また血液の流れを見るために上腸間膜動脈血流を調べたところ(図2)使用前は1分間に平均650ミリリットルだった血流量
が3カ月後は825ミリリットルに増加し、腸の中の流れがサラサラになっていることが分かった。これは脳血栓や心筋梗塞(こうそく)の防止につながる。さらに血清鉄量
(図3)も増えており、深層水の中にある鉄分を取り込むことで老人性貧血の改善につながっていることが分かった。

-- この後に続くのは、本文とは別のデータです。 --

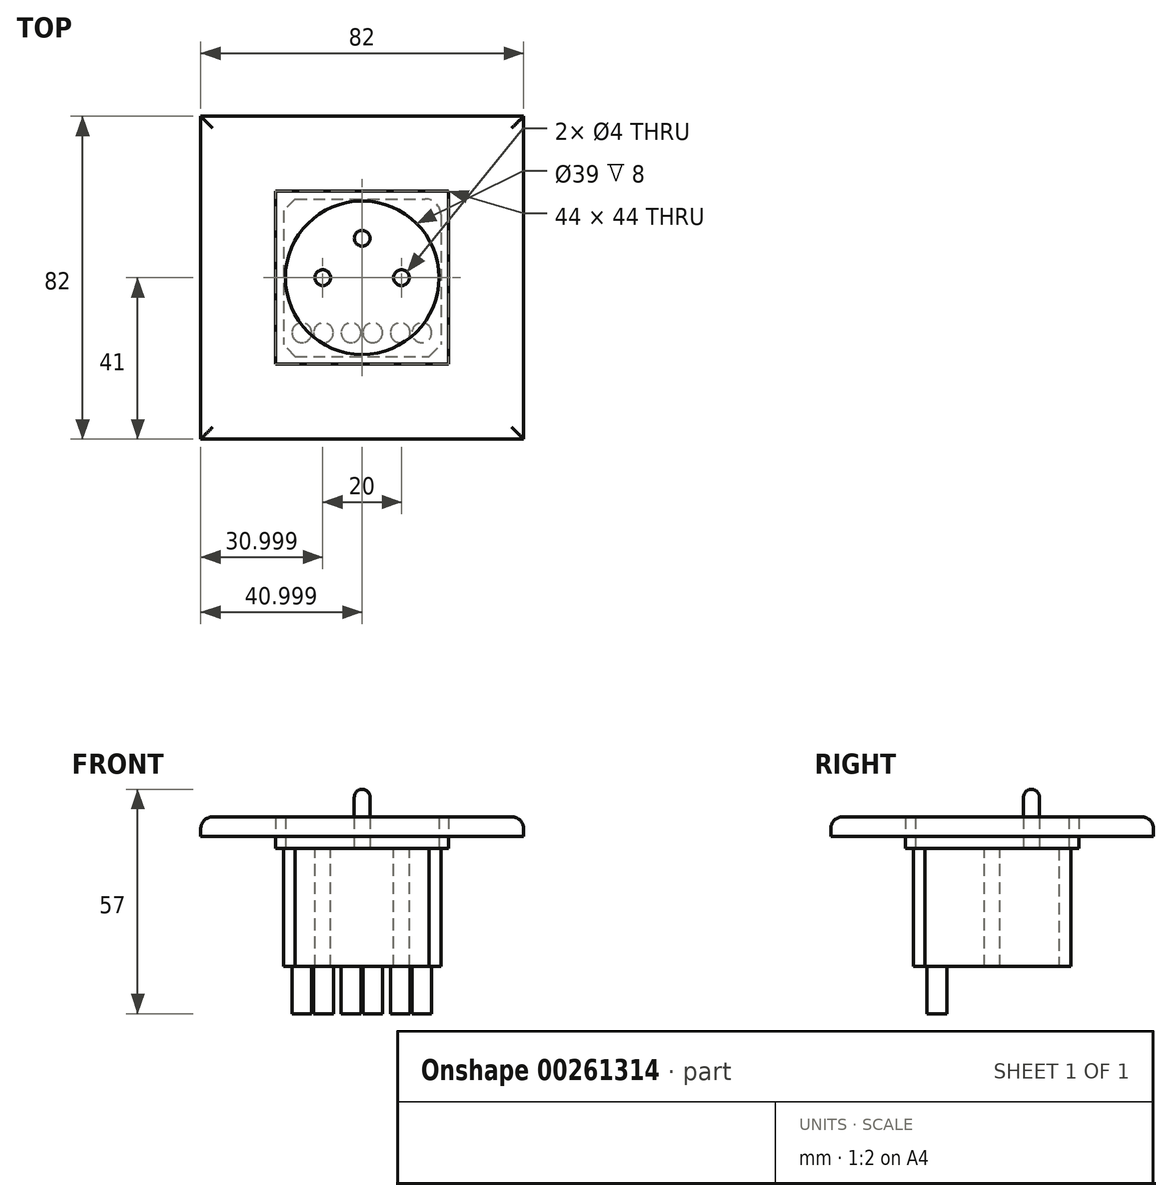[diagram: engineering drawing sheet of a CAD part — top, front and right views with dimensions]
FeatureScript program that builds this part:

相良院長は「深層水飲料水を長期間飲むことで、お年寄りのQOL(生活の質)向上に役立つと思う。飲料をやめた場合に数値がどのようになるのかを含め、さらに研究を続けていきたい」と話している。
画期的なこと
白川太郎・京大大学院医学研究科教授(公衆衛生学)の話 可能な限りの深層水飲料で生活したデータはこれまでなかった。その意味で画期的なことだ。血液の粘性の改善が図られたということは、薬とかライフスタイルを変えなくても深層水飲料を飲むことで改善が行える可能性を示す。今後大規模な試験が必要だが、医療としてのインパクトは大きい。